Marcello Cattani, presidente e ad di Sanofi Italia, ha trattato il tema della produzione innovativa in Italia, affermando che per attrarla nel nostro Paese servono tre condizioni: la definizione da parte del Governo di una strategia di sviluppo che punti sulla ricerca e la partnership pubblico-privato, coinvolgendo le università; la semplificazione e una minore burocrazia (servono regole semplici e nuove per disciplinare il lavoro, la fiscalità e il trasferimento tecnologico); il funding, ovvero la capacità di investire in questo settore da parte del Governo e di attrarre nuovi capitali privati. «Dobbiamo creare hub di eccellenza che possano competere con Francia e Germania», ha concluso Cattani.
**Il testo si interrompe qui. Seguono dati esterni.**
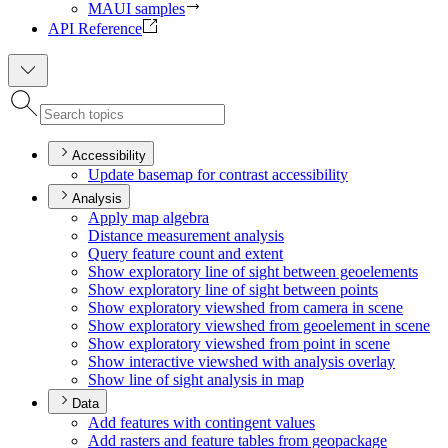
MAUI samples
API Reference
Accessibility
Update basemap for contrast accessibility
Analysis
Apply map algebra
Distance measurement analysis
Query feature count and extent
Show exploratory line of sight between geoelements
Show exploratory line of sight between points
Show exploratory viewshed from camera in scene
Show exploratory viewshed from geoelement in scene
Show exploratory viewshed from point in scene
Show interactive viewshed with analysis overlay
Show line of sight analysis in map
Data
Add features with contingent values
Add rasters and feature tables from geopackage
La politica e le organizzazioni di rappresentanza

Beatrice Lorenzin, presidente dell’Intergruppo parlamentare sulla sperimentazione clinica e componente della Commissione bilancio della Camera dei deputati, dopo aver descritto come opera l’Intergruppo da lei guidato, ha parlato di trasferimento tecnologico e dell’attesa dei decreti attuativi (il Covid-19 ha sicuramente rallentato molti processi). «È molto importante tradurre le risorse in strumenti da utilizzare in modo competitivo», ha dichiarato Lorenzin.
Per Gaetano Guglielmi, direttore Ufficio Rete Irccs e Ricerca Corrente del Ministero della Salute, riuscire ad avere un sistema di ricerca che entri in un meccanismo competitivo è sicuramente un problema fondamentale. Un meccanismo che però sia in grado di apportare prodotti finali per il paziente. «Cosa non semplice da fare a causa di diversi vincoli operativi e di rapporti problematici con le industrie», ha chiarito Guglielmi, aggiungendo che il ministero si impegna per stimolare la competitività degli istituti sotto tutti i punti di vista, ma il sistema deve aiutare il trasferimento finale sul paziente. «Occorre poi creare un ecosistema adeguato, con esperti che aiutino il ricercatore a impostare il progetto», ha concluso il relatore.
Anna Lisa Mandorino, segretaria nazionale Cittadinanzattiva, ha spiegato come sia rilevante saper gestire le informazioni sui cittadini per migliorare i servizi. Molto importante è il coinvolgimento dei cittadini stessi, tenendo conto di quello che è il loro punto di vista. Che, tra l’altro, si sarebbe potuto rivelare utile per individuare le criticità nel nostro Ssn durante la pandemia. «Un coinvolgimento che però dovrebbe essere sempre più sistematico», ha chiarito Mandorino.

In chiusura del webinar, Giuseppe Recchia, vicepresidente della Fondazione Smith Kline e fondatore di daVinci Digital Therapeutics, ha evidenziato come occorra ripartire dal capitale umano digitale, che vede purtroppo l’Italia fanalino di coda in Europa, mentre per altri Paesi la medicina digitale non è il futuro ma bensì una realtà che già ben conoscono e praticano. «È dunque molto importante investire in informazione e formazione, e quindi nel capitale umano, oltre che saper utilizzare in modo bilanciato medicina digitale e tradizionale». Recchia ha concluso dicendo che il dato è diventato ovviamente l’elemento centrale di questo processo e che la salute non è solo farmaco o digitale, ma una combinazione di tecnologie.